**Your goal**
Count the lines in the listing below that contain the string "imprint", and give only the number.

Start Source data

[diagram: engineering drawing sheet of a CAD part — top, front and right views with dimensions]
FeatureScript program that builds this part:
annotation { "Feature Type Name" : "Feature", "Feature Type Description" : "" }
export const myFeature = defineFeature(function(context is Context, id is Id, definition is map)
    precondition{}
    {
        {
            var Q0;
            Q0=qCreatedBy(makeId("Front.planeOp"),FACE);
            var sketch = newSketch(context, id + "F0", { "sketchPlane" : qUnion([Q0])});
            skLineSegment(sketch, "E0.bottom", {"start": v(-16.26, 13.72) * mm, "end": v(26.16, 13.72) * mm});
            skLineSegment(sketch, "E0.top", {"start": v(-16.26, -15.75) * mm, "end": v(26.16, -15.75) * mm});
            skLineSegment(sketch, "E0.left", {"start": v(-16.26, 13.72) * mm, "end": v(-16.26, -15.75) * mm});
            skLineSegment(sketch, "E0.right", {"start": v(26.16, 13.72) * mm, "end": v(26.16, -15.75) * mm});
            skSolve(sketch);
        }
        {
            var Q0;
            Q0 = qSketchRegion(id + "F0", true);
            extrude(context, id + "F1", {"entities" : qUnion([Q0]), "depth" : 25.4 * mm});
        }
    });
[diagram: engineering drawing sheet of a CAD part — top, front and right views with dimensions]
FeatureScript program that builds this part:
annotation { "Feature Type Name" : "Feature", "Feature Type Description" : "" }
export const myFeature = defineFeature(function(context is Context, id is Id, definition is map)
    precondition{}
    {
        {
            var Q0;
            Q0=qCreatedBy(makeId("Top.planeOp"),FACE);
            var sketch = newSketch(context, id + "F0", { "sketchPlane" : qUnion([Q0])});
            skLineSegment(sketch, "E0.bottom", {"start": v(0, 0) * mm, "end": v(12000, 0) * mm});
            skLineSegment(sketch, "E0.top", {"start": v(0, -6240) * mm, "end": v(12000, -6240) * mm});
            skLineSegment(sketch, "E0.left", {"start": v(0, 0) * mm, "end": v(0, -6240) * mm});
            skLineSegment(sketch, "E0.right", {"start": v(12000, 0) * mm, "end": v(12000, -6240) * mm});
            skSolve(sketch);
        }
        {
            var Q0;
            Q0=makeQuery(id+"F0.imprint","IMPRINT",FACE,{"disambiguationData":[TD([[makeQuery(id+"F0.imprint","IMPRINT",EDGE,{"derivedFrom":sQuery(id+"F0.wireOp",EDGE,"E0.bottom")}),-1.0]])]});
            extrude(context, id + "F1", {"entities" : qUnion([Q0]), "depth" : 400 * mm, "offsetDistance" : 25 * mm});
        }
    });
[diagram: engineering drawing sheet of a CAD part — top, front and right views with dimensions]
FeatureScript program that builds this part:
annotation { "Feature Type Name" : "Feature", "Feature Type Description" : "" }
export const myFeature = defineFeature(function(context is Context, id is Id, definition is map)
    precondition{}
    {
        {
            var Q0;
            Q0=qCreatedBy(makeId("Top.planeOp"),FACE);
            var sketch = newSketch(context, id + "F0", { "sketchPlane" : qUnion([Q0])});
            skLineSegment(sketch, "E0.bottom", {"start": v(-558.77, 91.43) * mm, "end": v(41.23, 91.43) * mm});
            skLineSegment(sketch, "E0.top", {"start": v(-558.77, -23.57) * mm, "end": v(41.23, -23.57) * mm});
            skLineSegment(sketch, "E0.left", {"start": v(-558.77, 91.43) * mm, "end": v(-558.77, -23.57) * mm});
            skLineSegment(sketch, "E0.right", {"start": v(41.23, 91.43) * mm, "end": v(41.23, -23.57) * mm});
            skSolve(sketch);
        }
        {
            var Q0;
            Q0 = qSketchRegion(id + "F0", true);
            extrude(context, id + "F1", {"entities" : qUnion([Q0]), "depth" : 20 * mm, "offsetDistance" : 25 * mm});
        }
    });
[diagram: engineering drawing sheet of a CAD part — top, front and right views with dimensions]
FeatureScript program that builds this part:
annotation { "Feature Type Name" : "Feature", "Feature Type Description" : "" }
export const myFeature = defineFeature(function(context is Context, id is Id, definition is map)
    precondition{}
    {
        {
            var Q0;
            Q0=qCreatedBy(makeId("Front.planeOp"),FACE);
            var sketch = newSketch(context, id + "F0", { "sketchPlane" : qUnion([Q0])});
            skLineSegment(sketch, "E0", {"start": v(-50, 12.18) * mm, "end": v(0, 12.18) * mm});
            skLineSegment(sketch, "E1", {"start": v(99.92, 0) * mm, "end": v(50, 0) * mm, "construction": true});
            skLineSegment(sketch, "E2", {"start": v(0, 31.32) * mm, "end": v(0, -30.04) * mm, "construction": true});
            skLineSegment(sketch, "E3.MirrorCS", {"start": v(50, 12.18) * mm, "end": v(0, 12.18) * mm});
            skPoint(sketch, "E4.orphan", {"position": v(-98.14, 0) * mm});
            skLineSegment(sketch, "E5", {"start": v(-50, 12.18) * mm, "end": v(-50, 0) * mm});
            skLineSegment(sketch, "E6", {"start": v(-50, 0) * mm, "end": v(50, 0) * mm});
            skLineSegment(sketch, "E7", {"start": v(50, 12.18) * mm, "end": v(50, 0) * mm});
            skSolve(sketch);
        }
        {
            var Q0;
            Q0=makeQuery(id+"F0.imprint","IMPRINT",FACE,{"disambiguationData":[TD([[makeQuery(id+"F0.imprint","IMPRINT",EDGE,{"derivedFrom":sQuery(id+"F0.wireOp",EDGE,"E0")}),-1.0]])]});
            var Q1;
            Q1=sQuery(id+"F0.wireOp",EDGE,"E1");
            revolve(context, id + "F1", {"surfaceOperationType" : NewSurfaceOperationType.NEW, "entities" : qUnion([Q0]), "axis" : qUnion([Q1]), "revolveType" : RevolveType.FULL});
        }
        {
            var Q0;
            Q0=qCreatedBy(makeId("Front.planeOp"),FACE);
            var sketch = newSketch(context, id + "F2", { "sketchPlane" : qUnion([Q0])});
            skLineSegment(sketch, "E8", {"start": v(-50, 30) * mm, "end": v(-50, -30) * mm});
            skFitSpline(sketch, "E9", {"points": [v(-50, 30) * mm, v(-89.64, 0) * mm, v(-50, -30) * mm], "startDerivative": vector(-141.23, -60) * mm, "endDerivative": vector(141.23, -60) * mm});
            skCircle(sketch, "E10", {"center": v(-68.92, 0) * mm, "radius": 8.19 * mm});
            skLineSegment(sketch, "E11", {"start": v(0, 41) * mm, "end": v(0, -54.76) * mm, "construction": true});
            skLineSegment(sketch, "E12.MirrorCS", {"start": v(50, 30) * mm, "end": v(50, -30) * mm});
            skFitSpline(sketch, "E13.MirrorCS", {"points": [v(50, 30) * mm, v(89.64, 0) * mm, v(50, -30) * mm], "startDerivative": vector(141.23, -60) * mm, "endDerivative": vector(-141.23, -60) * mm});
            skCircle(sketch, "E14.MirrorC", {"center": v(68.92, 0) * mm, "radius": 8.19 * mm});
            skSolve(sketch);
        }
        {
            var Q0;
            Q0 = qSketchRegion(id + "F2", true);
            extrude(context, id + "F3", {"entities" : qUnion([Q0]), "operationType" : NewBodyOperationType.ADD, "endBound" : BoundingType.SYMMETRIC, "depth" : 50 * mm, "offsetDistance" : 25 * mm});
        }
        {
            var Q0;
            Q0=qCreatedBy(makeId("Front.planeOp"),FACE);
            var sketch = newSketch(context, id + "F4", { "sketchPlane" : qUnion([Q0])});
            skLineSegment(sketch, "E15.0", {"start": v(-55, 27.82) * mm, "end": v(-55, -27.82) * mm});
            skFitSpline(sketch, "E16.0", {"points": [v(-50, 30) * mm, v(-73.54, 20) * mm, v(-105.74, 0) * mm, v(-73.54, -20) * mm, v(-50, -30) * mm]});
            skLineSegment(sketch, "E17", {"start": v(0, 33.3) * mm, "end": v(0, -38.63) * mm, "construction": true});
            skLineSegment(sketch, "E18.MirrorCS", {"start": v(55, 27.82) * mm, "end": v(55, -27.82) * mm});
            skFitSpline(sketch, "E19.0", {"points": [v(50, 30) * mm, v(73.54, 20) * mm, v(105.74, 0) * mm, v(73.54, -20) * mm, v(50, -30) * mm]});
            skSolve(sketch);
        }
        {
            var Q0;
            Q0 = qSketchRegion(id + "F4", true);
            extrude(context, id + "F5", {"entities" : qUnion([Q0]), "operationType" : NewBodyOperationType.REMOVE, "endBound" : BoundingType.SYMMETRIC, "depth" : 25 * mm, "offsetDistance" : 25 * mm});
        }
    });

End Source data

**Exercise output**
2